**PAGE EXTRACT**
Election centric reporter's roundtable
Indian Country Today
As we wrap up election week and break down the results so far, we are joined by two journalists who can add to that conversation. Dana Hedgpeth is a reporter with the Washington Post and Savannah Maher is a reporter with Wyoming Public Radio.
Some quotes from today's show:
"Well, it's been very important, never before has swing states played such a crucial role pre-election and now we're still dealing with counts in some of these swing states: Georgia, Colorado, North Carolina, and Arizona. We're still in the midst of all of this and these are important states even before, and they're still remaining very important."
"It's very true. There are incredible boundaries even before the coronavirus had for those voting in Indian Country. But I think what's different is the groups that have really pushed people to get out the vote. They've done a great job. They always do a great job every election, I think, but this election more so than others. They've really told folks, we really have to fight through this, whether you get there safely of course, wear your mask, social distance, but going by horseback, even my children said wow, that is so great to see Native Americans using their voices through any means to get there."

**SOURCE INFORMATION**

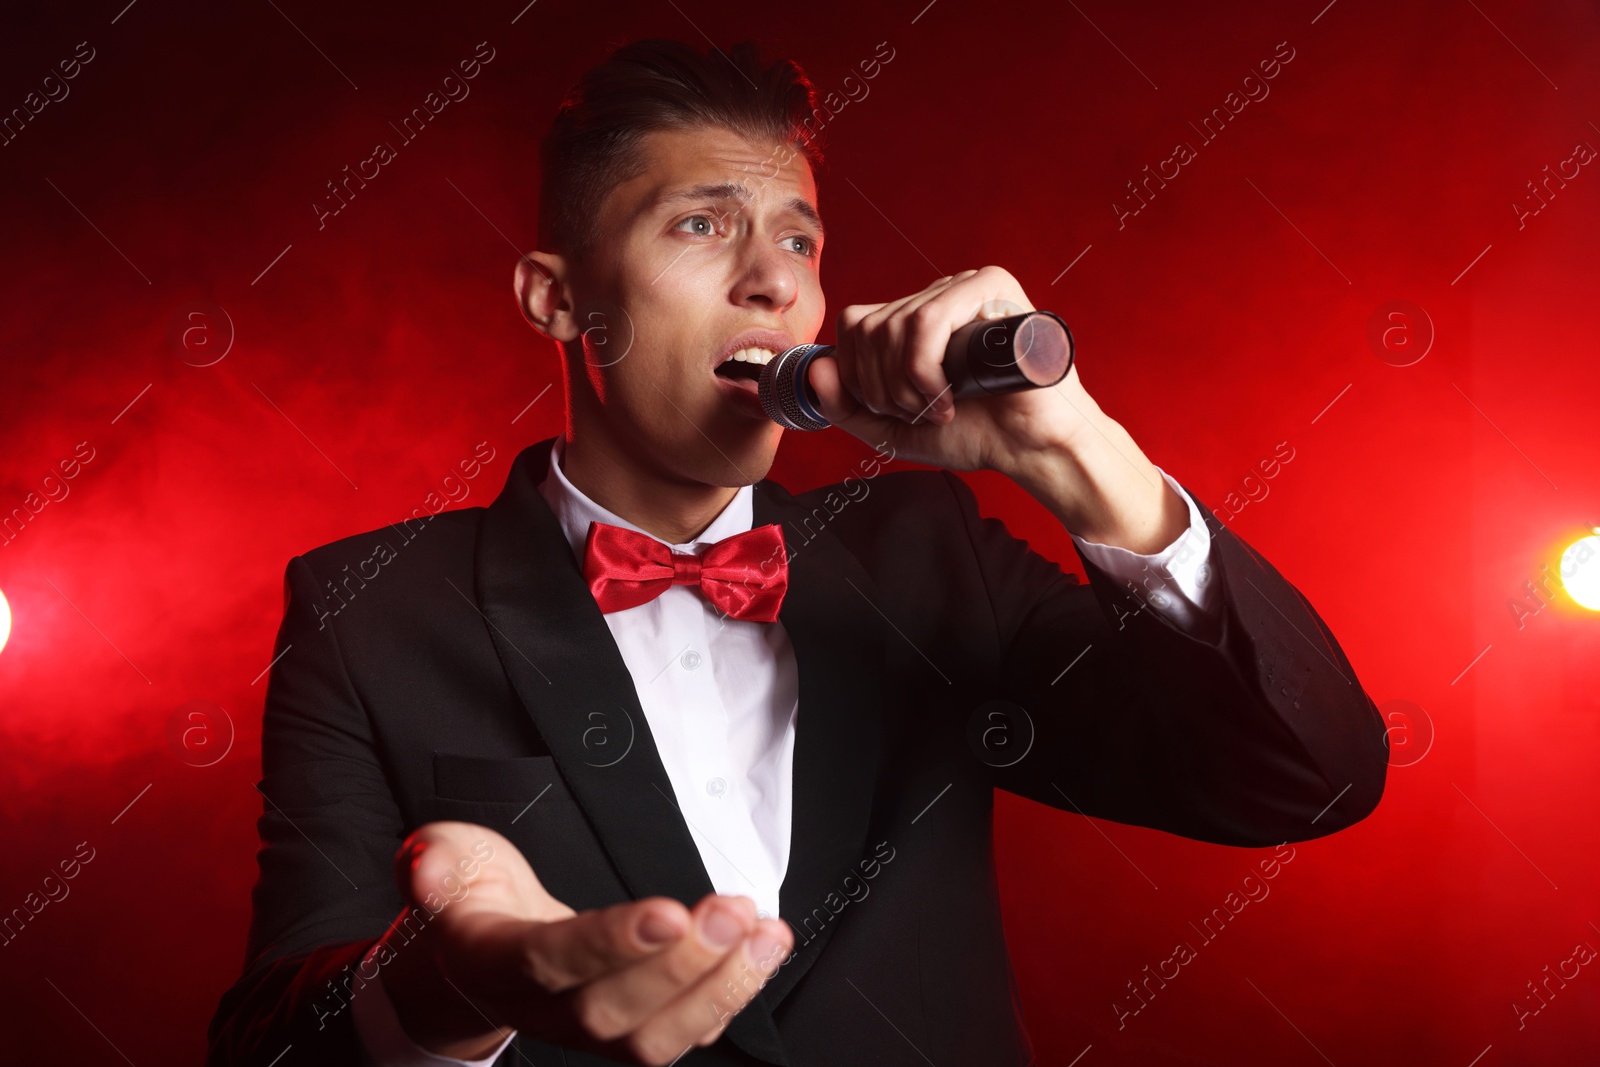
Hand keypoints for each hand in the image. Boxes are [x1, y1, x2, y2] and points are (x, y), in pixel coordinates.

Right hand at [375, 821, 793, 1064]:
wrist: (475, 952)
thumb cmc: (470, 896)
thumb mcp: (442, 859)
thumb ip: (433, 860)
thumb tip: (425, 867)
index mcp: (493, 961)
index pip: (553, 962)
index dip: (611, 944)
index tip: (669, 912)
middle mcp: (542, 1010)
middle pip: (613, 1011)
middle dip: (681, 964)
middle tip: (730, 912)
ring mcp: (589, 1029)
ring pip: (655, 1039)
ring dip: (722, 987)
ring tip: (764, 932)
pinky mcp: (631, 1029)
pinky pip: (685, 1031)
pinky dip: (733, 993)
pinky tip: (765, 947)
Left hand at [809, 265, 1187, 551]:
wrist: (1030, 448)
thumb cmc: (974, 433)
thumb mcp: (891, 427)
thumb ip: (845, 405)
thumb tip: (815, 367)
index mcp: (915, 317)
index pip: (855, 323)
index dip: (858, 374)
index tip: (891, 409)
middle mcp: (937, 296)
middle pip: (868, 327)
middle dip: (882, 387)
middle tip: (919, 413)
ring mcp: (963, 288)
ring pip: (894, 326)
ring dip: (906, 386)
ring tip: (938, 409)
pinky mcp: (990, 288)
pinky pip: (927, 322)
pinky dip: (925, 371)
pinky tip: (950, 397)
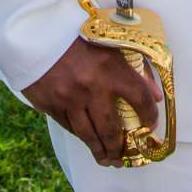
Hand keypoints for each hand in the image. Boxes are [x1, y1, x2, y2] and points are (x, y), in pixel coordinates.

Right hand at [25, 36, 163, 166]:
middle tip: (123, 157)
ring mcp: (69, 98)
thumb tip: (155, 94)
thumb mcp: (110, 43)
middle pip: (111, 129)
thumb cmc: (75, 35)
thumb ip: (135, 68)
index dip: (150, 115)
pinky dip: (80, 135)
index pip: (139, 98)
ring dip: (100, 151)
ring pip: (88, 135)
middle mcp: (91, 87)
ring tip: (107, 159)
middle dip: (119, 147)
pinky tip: (87, 139)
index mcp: (109, 68)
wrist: (35, 32)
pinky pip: (69, 127)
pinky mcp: (50, 104)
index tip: (151, 124)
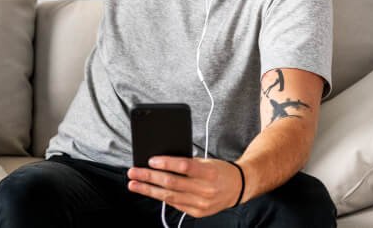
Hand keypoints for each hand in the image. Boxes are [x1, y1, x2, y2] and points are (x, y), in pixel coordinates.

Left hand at [127, 157, 243, 217]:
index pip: (183, 166)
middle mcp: (205, 189)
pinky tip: (150, 192)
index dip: (165, 163)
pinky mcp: (198, 212)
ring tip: (134, 184)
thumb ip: (185, 162)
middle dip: (149, 177)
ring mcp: (202, 203)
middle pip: (172, 182)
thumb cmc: (218, 170)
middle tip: (133, 172)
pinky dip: (161, 197)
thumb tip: (159, 161)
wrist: (238, 187)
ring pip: (170, 196)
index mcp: (208, 172)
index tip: (150, 160)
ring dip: (148, 190)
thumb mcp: (205, 161)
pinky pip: (175, 204)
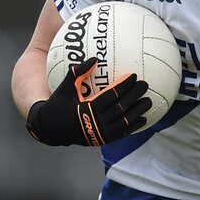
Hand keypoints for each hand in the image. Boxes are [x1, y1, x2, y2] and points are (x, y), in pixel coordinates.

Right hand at [26, 58, 151, 145]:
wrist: (51, 129)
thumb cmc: (59, 104)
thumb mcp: (65, 86)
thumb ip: (78, 72)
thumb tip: (94, 58)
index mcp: (88, 108)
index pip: (112, 95)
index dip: (124, 85)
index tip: (134, 76)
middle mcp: (96, 122)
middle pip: (121, 107)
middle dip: (135, 95)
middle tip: (145, 84)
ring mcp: (101, 133)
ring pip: (125, 122)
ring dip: (138, 111)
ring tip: (148, 100)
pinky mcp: (103, 140)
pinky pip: (122, 133)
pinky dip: (133, 127)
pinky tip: (142, 119)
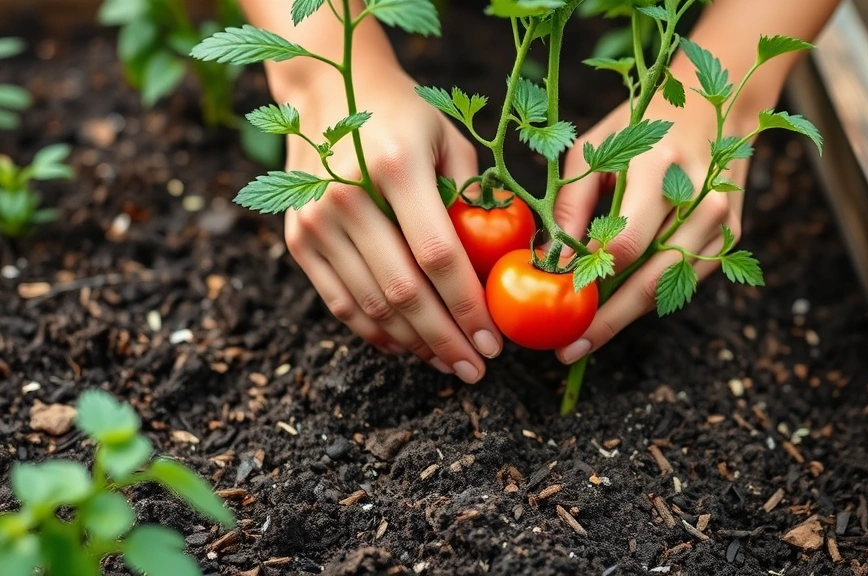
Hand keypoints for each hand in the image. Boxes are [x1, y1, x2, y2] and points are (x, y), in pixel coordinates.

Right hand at [280, 68, 501, 382]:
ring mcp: (315, 220)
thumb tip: (505, 265)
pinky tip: (405, 347)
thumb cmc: (404, 117)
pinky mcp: (298, 238)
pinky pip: (339, 302)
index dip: (468, 306)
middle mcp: (347, 196)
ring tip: (447, 363)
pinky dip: (374, 332)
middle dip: (445, 340)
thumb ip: (475, 199)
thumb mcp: (450, 141)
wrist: (325, 92)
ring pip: (370, 306)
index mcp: (396, 167)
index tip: (494, 340)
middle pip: (402, 292)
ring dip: (413, 344)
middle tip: (476, 368)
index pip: (439, 256)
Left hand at [552, 88, 758, 364]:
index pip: (625, 244)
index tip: (555, 302)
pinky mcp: (731, 235)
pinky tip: (619, 308)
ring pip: (670, 288)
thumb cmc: (642, 123)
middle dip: (607, 319)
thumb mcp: (596, 148)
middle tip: (568, 349)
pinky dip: (652, 297)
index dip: (589, 279)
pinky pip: (687, 280)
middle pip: (651, 280)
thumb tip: (550, 261)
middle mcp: (699, 198)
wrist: (718, 103)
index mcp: (659, 168)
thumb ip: (571, 204)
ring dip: (627, 317)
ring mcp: (721, 220)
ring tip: (586, 338)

**INSTRUCTIONS TO FOLLOW**
Retype the passage of the election roundtable text from "Election centric reporter's" to "Wyoming Public Radio." word for word.

**OUTPUT**
Election centric reporter's roundtable
Indian Country Today
As we wrap up election week and break down the results so far, we are joined by two journalists who can add to that conversation. Dana Hedgpeth is a reporter with the Washington Post and Savannah Maher is a reporter with Wyoming Public Radio.